**EXERCISE:** In the material below, find the line with "Figure 13. Process" and the line with "FIGURE 6 | Comparison". Output exactly those two lines and all lines between them, leaving out pictures.

**GIVEN RECORDS:**
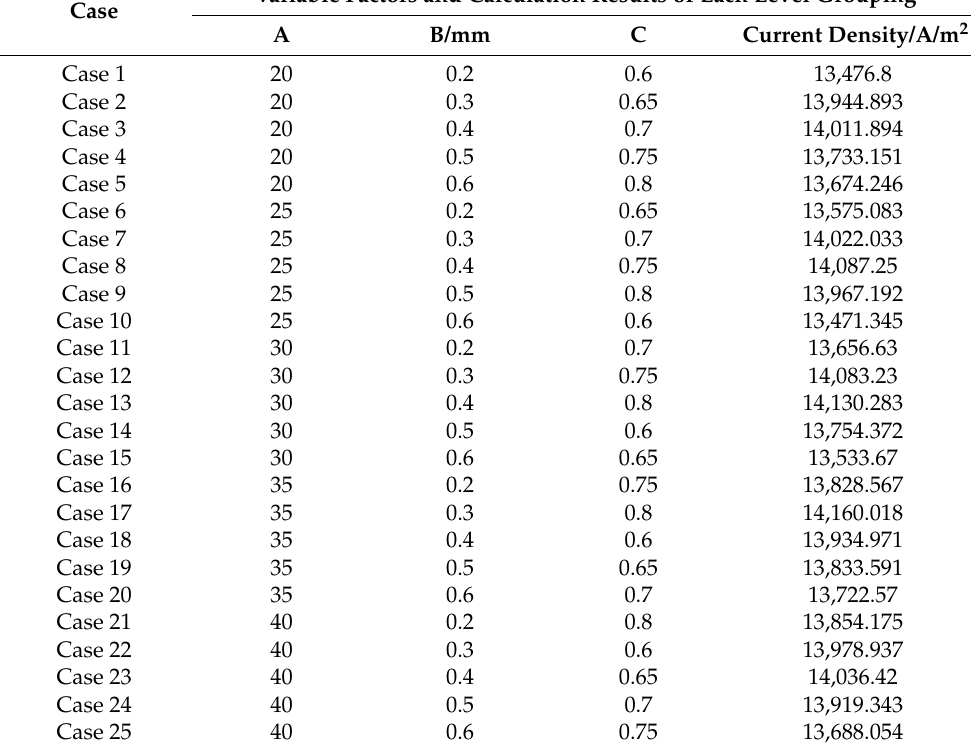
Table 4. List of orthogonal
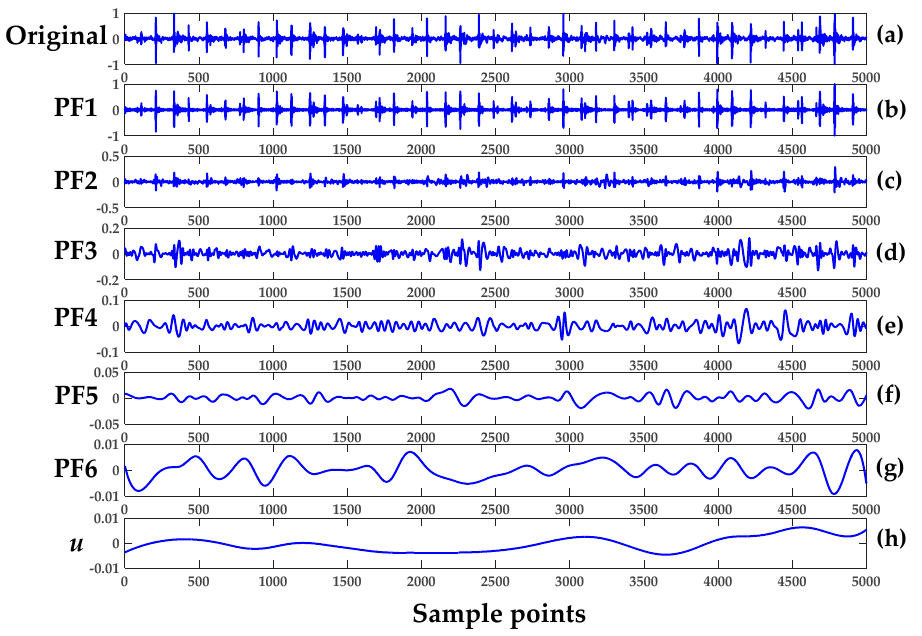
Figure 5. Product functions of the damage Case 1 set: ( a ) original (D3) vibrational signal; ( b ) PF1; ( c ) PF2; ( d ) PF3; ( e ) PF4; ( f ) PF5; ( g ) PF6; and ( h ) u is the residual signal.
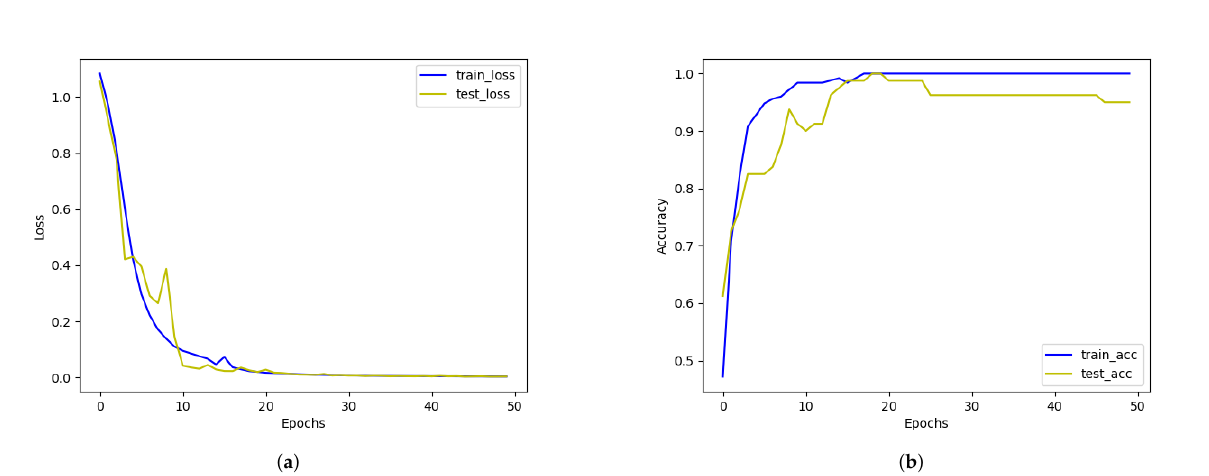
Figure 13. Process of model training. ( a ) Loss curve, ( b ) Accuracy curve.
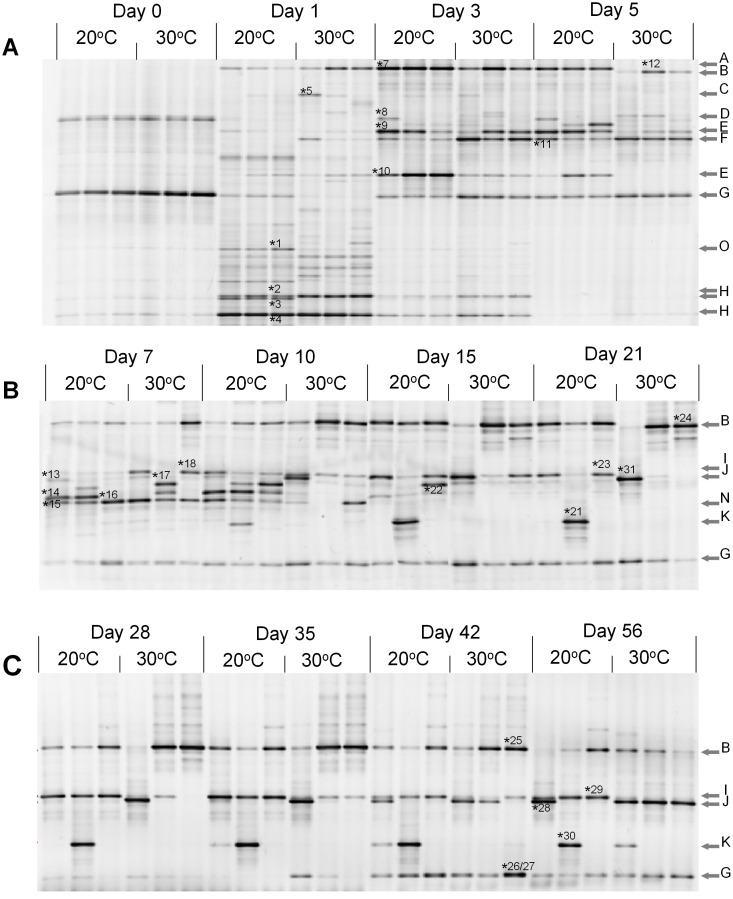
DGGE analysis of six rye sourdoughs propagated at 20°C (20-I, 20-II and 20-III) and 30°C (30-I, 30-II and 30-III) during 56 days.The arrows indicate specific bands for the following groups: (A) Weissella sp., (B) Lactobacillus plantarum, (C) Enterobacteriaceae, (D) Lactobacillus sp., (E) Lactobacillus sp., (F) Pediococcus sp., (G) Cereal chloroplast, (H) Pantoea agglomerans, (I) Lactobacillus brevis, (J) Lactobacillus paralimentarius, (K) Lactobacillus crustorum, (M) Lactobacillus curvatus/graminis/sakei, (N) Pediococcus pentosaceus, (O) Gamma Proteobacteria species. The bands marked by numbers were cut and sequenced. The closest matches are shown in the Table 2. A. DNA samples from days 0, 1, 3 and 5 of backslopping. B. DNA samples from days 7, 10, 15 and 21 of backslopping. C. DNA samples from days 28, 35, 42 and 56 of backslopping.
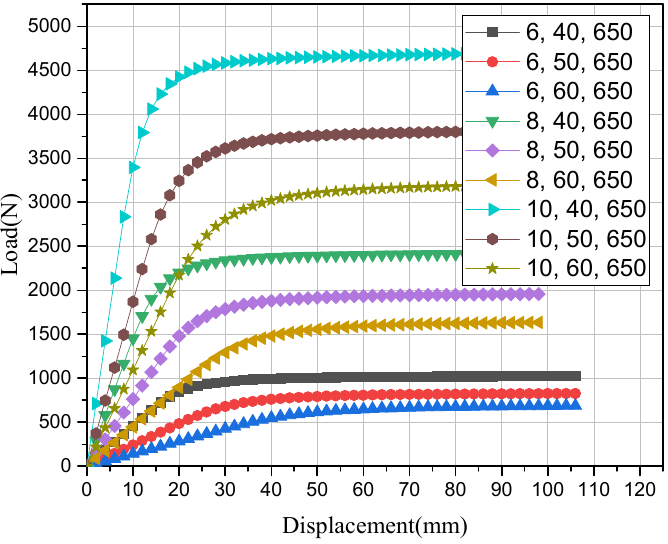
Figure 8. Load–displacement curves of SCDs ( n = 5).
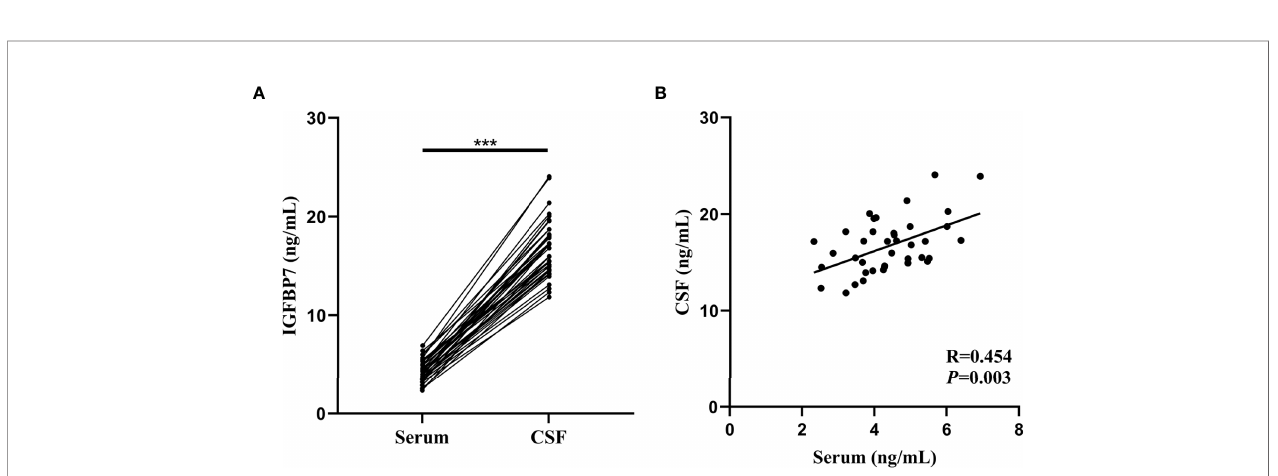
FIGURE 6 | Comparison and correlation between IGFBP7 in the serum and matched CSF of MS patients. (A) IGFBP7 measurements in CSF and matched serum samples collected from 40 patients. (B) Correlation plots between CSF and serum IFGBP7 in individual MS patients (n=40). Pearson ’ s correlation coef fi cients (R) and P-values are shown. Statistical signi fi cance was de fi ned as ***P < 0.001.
==
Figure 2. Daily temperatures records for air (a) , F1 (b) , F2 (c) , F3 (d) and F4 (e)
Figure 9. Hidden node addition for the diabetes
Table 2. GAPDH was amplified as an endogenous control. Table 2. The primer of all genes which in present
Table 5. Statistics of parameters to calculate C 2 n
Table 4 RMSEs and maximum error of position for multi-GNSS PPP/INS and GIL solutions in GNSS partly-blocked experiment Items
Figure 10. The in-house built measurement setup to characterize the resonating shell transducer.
...
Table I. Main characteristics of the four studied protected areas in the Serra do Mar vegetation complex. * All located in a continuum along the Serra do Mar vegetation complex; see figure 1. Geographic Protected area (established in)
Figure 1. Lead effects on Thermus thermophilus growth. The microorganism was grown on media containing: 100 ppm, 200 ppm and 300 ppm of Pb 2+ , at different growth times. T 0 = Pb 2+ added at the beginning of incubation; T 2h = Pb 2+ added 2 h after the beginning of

**ANSWER:**
Figure 13. Process of model training. ( a ) Loss curve, ( b ) Accuracy curve.
DGGE analysis of six rye sourdoughs propagated at 20°C (20-I, 20-II and 20-III) and 30°C (30-I, 30-II and 30-III) during 56 days.The arrows indicate specific bands for the following groups: (A) Weissella sp., (B) Lactobacillus plantarum, (C) Enterobacteriaceae, (D) Lactobacillus sp., (E) Lactobacillus sp., (F) Pediococcus sp., (G) Cereal chloroplast, (H) Pantoea agglomerans, (I) Lactobacillus brevis, (J) Lactobacillus paralimentarius, (K) Lactobacillus crustorum, (M) Lactobacillus curvatus/graminis/sakei, (N) Pediococcus pentosaceus, (O) Gamma Proteobacteria species. The bands marked by numbers were cut and sequenced. The closest matches are shown in the Table 2. A. DNA samples from days 0, 1, 3 and 5 of backslopping. B. DNA samples from days 7, 10, 15 and 21 of backslopping. C. DNA samples from days 28, 35, 42 and 56 of backslopping.
Figure 8. Load–displacement curves of SCDs ( n = 5).
FIGURE 6 | Comparison and correlation between IGFBP7 in the serum and matched CSF of MS patients. (A) IGFBP7 measurements in CSF and matched serum samples collected from 40 patients. (B) Correlation plots between CSF and serum IFGBP7 in individual MS patients (n=40). Pearson ’ s correlation coef fi cients (R) and P-values are shown. Statistical signi fi cance was de fi ned as ***P < 0.001.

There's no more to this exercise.